First, re-ordering the backup commits.

# Safety, should be a no-op if your gitk snapshot is accurate
git checkout backup

# Temporary branch
git branch backup-save backup

# Move top commit onto 'Fix for #226:
git rebase --onto origin/master HEAD^

# Go back to saved branch's parent (i.e. without the moved commit)
git reset --hard backup-save^

# Rebase onto the moved commit (HEAD@{1} is where HEAD was 1 step
# ago i.e. before the reset.)
git rebase HEAD@{1}

# Don't need the saved branch any more (although you might want
# to keep it for a bit just in case). This deletes it:
git branch -D backup-save

Combine the two commits on twist, ignoring the top commit message.

git checkout twist

git reset --soft HEAD^

# Just re-save the commit message, alternatively to skip the
# editor step do this: git commit --amend -C HEAD
git commit --amend

Merge the twist branch into backup, remove the twist branch.

git checkout backup
git merge twist
git branch -d twist

Move master.
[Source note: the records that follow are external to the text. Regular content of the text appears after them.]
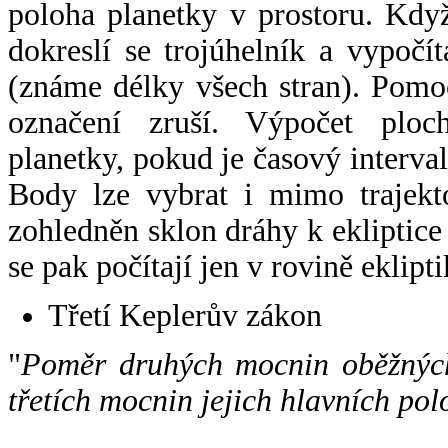
poloha planetky v prostoru. Kdy
dokreslí se trojúhelník a vypoč
(známe délky všech stran). Pomo
označení zruší. Výpočet ploch
planetky, pokud je časový interval
Body lze vybrat i mimo trajekto
zohledněn sklon dráhy k ekliptice
se pak počítají jen v rovině eklipti
Třetí Keplerův zákon
"
Poměr druhých mocnin oběžných
třetích mocnin jejich hlavních pol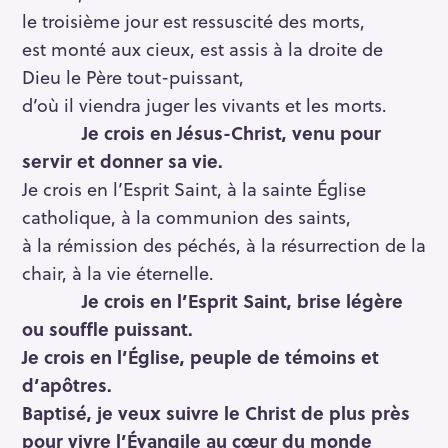
le troisième jour est ressuscité des morts,
est monté aux cieux, est assis à la droite de
Dieu le Père tout-puissant,
d’où il viendra juger les vivants et les morts.
Je crois en Jésus-Christ, venu pour
servir et donner sa vie.
Je crois en l’Esprit Saint, à la sainte Église
catholique, à la communion des saints,
à la rémission des péchés, à la résurrection de la
chair, à la vie éternelle.
Je crois en l’Esprit Saint, brise légère
ou souffle puissant.
Je crois en l’Église, peuple de témoins et
d’apôtres.
Baptisé, je veux suivre le Christ de plus près
pour vivre l’Évangile au cœur du monde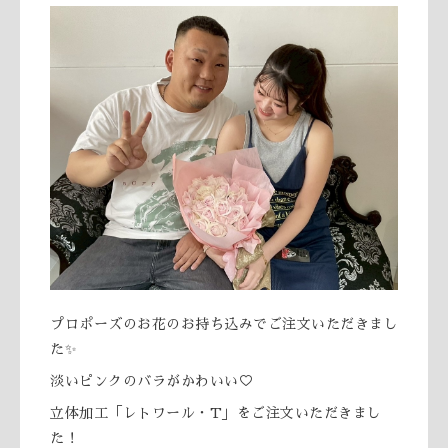
プロポーズのお花のお持ち込みでご注文いただきまし
た✨
淡いピンクのバラがかわいい♡
立体加工「レトワール・T」をご注文いただきまし
た！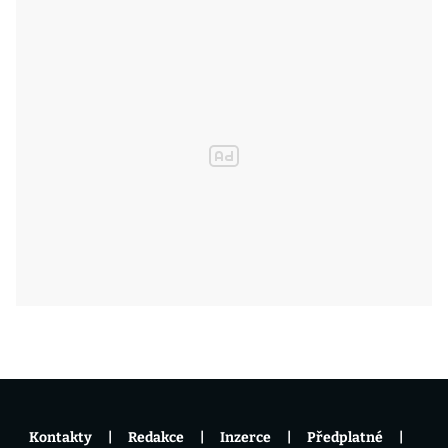
Kontakty
Redakce
Inzerce
Předplatné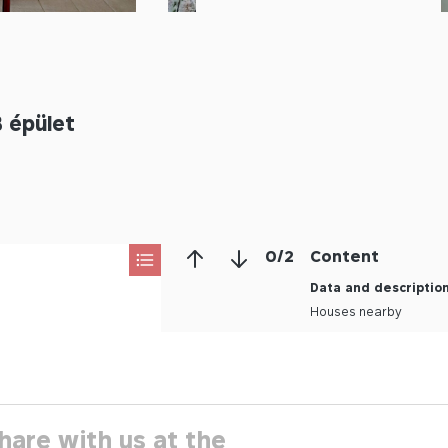
 épület
0
/
2
Content
Data and descriptio
Houses nearby
hare with us at the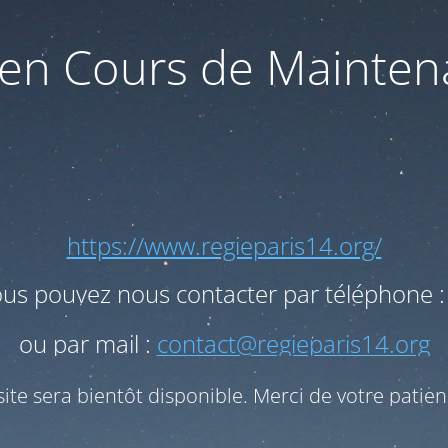
 en Cours de Mainte
https://www.regieparis14.org/
ous pouvez nous contacter par téléphone :
ou par mail :
contact@regieparis14.org
site sera bientôt disponible. Merci de votre patien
There are multiple fancy ways, but this is simplest. I'm assuming that you want master to point to the edited backup position and not where it originally was.

git checkout master
git reset --hard backup

remote/origins/master is the remote tracking branch and tells you where the branch pointer for the master branch in the remote repository origin is, or rather was when you last fetched, pushed or pulled.